━━━ TRECHO

1968 foi um ano mítico. O Brasil e o mundo passaram por um intenso processo de profundas mutações comportamentais, abrangendo as questões éticas, políticas e sexuais. Emergiram os movimentos ecológicos, em que as pessoas passaram a voltar-se para preservação do meio ambiente, com o fim de assegurar uma melhor qualidade de vida, e mesmo a própria sobrevivência. Vivia-se em plena guerra fria, cujo campo de batalha era o temor da deflagração de uma guerra nuclear, com força destrutiva tão intensa que, se não houvesse a aniquilação do homem da face da terra, ter-se-ia o retorno aos primórdios de uma civilização incipiente, caso restasse algum sobrevivente.
No tabuleiro da relação entre dominantes e dominados, tinha-se a guerra do Vietnã, em que os interesses intervencionistas norte-americanos se sobrepunham a qualquer diálogo. Os pequenos vietcongs enfrentavam com denodo o Golias americano, utilizando a tática da guerrilha. No final, entre milhares de mortos e feridos, os americanos tiveram que se retirar do campo de batalha, já que, dentro dos Estados Unidos, despontou uma consciência de repúdio contra a violenta intervenção deste país que bombardeava a paupérrima população vietnamita. Como ato contestatório dessas violências, surge o movimento hippie, sedimentado numa proposta pacifista, no dístico difundido no mundo inteiro: paz e amor. Ao lado da revolução política, a liberação da sexualidade. A mulher passa a ocupar o seu espaço definitivo, não mais sendo um mero apêndice da costela de Adão. A pílula lhe possibilita o exercício mais amplo dessa liberdade. O mundo todo clama e luta por mudanças radicais. O Brasil vivia o seu momento histórico mais odioso: a ditadura civil-militar, implantada, em 1964, sob o subterfúgio de combater o comunismo e sindicalismo. De fato, todos aqueles acontecimentos do ano de 1968 se diluíram dentro de nossa sociedade, e ainda em processo de mutação, razão pela qual não terminou.

━━━━━━
━━━ DADOS FORNECIDOS

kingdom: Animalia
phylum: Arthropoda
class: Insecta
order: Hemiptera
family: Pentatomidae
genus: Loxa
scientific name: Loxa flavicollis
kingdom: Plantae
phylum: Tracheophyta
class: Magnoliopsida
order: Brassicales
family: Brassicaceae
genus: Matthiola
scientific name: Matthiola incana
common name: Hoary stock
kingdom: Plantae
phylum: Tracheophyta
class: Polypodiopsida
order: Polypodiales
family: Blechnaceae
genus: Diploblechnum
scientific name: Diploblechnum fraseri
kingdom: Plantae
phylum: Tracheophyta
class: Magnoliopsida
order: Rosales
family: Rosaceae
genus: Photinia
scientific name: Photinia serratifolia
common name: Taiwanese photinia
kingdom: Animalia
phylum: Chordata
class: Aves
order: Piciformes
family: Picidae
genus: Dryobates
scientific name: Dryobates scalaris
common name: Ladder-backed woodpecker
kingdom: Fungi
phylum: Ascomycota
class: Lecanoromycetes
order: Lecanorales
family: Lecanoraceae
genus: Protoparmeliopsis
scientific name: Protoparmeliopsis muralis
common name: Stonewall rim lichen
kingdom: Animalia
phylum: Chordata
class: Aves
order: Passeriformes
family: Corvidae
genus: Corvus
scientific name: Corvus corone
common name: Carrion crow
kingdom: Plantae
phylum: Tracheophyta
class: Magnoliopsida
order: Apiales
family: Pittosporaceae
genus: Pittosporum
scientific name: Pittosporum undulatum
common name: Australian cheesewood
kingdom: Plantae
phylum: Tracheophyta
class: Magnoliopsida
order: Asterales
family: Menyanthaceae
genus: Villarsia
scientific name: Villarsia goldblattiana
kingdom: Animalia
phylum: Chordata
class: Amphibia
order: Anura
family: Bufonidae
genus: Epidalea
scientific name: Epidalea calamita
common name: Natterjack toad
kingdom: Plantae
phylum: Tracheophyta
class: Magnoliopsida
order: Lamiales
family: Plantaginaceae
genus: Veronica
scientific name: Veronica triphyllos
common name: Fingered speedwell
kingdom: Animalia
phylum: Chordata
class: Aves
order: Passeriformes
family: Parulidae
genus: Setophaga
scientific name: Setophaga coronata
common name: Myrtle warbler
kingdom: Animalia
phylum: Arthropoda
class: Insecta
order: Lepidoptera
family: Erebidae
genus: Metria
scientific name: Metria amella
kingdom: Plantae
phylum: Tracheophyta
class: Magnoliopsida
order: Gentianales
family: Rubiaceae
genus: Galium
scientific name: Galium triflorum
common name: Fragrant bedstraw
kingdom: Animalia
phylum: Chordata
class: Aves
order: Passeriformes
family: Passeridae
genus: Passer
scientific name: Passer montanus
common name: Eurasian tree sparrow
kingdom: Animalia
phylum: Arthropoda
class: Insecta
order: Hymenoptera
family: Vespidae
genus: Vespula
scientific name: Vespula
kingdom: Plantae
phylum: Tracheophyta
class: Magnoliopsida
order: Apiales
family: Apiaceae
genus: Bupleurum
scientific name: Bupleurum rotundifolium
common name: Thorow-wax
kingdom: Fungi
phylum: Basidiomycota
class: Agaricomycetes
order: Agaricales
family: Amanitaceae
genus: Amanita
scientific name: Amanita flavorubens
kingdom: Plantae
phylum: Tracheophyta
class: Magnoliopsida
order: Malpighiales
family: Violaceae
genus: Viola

━━━━━━

> _INSTRUÇÕES DO EXERCÍCIO_:
(1) Liste as questões que, segundo o texto sobre 1968, foram abrangidas pelas mutações comportamentais daquele ano.
(2) De acordo com o texto sobre 1968, qual era o dístico do movimento hippie difundido no mundo inteiro?
(3) Escreva a continuação do texto sobre o ano de 1968, começando logo depois da última frase.
Os dados provêm de outra fonte.

> _RESPOSTAS EM ORDEM_:
(1) Questões éticas, questões políticas e questões sexuais.

(2) Paz e amor.

(3)
O jornalista e escritor Zuenir Ventura escreveu um livro clássico - 1968: O ano que não terminou - no qual faz um relato de todos esses momentos históricos que tornaram mítico o ano de 1968. Essa obra de Zuenir é considerada um dos maiores clássicos da literatura contemporânea brasileira, porquanto elabora um retrato fiel de todos os acontecimentos que fizeram do ano de 1968 um divisor de águas na história brasileira e mundial. Além de ser uma peça de excelente jornalismo, como exemplo de texto brilhante, 1968 - O ano que não terminou presta relevante serviço à revitalização da consciência democrática brasileira. Impõe-se que a nossa juventude tenha a voracidade de, na ânsia de angariar conhecimento, fazer a leitura e releitura desse monumental trabalho realizado por esse grande jornalista.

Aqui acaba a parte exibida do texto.